▶ [Work request] Pull out each line from the rows below that contains the word "text".

▶ [Exercise material]

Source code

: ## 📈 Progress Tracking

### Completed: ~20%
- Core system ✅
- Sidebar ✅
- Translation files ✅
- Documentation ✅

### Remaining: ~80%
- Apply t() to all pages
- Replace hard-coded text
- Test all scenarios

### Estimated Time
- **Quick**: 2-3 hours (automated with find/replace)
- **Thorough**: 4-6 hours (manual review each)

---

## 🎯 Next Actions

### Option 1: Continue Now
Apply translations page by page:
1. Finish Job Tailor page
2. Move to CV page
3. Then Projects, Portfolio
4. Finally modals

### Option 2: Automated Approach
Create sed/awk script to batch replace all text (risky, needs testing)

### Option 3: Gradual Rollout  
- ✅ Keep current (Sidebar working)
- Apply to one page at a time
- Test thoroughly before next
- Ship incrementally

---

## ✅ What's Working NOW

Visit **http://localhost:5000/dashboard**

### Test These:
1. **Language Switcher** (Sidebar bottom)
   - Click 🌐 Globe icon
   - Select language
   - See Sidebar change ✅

▶ [Reply]
- Replace hard-coded text
Create sed/awk script to batch replace all text (risky, needs testing)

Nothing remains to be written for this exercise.